LES PROGRÈS EN MATIÈRE DE MNT SONT LENTS, MAIS ONT LE MÉRITE D’EXISTER
Si les progrès sur l'ODD 3 dans son ensemble sont limités, force est de constater que la communauté des MNT a enregistré des avancées très significatives. Les MNT n’avaient pas été incluses dans les objectifs du Millénaire pour le développement, mais elles ont gagné en importance depuis la première Réunion de haut niveau sur les MNT en 2011. Cela a permis leur inclusion dans les Objectifs de développement durable (ODD) au titre de la cible 3.4 en 2015, et une quatrième Réunion de haut niveau sur les MNT est prévue pour 2025. Ces maladies ont également été mentionnées par divers intervenants au cours des auditions, notamment dans un discours fort de l’auteure de Carnets MNT, Nupur Lalvani, qui faisait partie de l’un des panels sur la CSU. La présidente élue de la NCDA, Monika Arora, a également participé au déjeuner de haut niveau.
Outre sa participation aux auditions, la NCDA a organisé un événement parallèle intitulé « Enabling People Living with NCDs' Right to Health through UHC » [Permettre aux personnes vivant avec des MNT d'exercer leur droit à la santé grâce à la CSU], organisé conjointement avec la mission permanente de la Jamaïque auprès des Nations Unies, le bureau de l'OMS auprès des Nations Unies et le Leona M. and Harry B. Helmsley Charitable Trust.

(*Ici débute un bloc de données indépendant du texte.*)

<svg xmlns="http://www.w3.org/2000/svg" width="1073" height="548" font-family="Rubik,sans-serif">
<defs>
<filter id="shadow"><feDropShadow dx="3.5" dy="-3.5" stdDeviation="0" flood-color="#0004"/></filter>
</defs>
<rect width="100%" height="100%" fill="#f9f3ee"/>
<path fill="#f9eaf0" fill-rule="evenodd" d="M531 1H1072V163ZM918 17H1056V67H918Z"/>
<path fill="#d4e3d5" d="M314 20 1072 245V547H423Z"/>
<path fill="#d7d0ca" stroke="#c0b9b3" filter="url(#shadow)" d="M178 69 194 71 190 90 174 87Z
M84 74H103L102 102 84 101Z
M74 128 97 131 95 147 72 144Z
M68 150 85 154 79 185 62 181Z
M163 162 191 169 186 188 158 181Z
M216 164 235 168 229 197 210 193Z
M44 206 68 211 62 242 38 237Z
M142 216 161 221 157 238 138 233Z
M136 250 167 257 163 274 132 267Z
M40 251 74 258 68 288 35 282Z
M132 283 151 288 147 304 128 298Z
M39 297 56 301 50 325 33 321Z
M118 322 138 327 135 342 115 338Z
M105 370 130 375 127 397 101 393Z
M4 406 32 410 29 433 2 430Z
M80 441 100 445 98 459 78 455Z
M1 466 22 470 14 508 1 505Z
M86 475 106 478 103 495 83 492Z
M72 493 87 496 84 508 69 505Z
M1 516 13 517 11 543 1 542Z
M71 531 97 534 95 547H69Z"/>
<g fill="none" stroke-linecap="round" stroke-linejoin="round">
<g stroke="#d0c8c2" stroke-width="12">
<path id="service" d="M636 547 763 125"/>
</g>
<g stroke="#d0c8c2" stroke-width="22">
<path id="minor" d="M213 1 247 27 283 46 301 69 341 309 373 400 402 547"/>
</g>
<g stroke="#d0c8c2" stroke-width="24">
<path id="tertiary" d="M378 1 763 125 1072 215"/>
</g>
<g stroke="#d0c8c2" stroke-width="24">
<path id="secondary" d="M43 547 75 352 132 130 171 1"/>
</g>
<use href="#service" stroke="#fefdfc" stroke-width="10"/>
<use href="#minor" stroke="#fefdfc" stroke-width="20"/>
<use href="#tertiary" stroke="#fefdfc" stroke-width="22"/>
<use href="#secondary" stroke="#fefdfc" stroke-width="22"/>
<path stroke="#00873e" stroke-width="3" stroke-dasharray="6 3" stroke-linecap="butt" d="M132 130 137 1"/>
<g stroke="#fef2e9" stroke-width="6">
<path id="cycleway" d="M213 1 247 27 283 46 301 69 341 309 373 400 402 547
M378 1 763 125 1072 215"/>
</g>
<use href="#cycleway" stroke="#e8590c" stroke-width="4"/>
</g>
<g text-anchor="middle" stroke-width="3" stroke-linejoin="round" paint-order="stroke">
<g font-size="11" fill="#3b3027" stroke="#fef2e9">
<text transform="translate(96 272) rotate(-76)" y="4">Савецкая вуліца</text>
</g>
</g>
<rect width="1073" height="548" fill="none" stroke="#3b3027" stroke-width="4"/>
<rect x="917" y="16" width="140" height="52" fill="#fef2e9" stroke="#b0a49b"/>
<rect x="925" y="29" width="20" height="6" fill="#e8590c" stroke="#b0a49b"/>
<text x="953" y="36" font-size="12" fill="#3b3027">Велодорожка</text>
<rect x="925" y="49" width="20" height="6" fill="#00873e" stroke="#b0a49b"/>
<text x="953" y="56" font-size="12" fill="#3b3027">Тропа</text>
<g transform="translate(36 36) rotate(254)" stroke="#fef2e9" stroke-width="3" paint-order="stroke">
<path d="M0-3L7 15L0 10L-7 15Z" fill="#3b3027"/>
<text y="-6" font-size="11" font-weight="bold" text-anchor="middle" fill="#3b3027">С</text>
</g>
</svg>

Lors de cet événement, nous avons rendu public le rapport de la NCDA sur les dépenses directes, « Paying the Price », qui met en évidence la charge économique à laquelle sont confrontées les personnes vivant avec des MNT et leurs ménages, les mécanismes d’adaptation auxquels elles ont recours et les impacts continus que ces dépenses ont sur l’emploi et les moyens de subsistance, l’éducation, la nutrition et l’égalité des genres. Le rapport s'appuie également sur le projet des « Carnets MNT » de la NCDA et présente des témoignages directs sur les difficultés rencontrées dans la continuité des soins et sur le fait que les systèmes actuels ne sont pas en capacité de traiter les MNT ni de servir les personnes qui recherchent leurs services.
Nous avons bon espoir que cette année sera celle de la volonté politique et que la situation évoluera afin de pouvoir parvenir à une couverture sanitaire universelle qui s'engage dans la prévention et la maîtrise des MNT et d'autres priorités en matière de santé.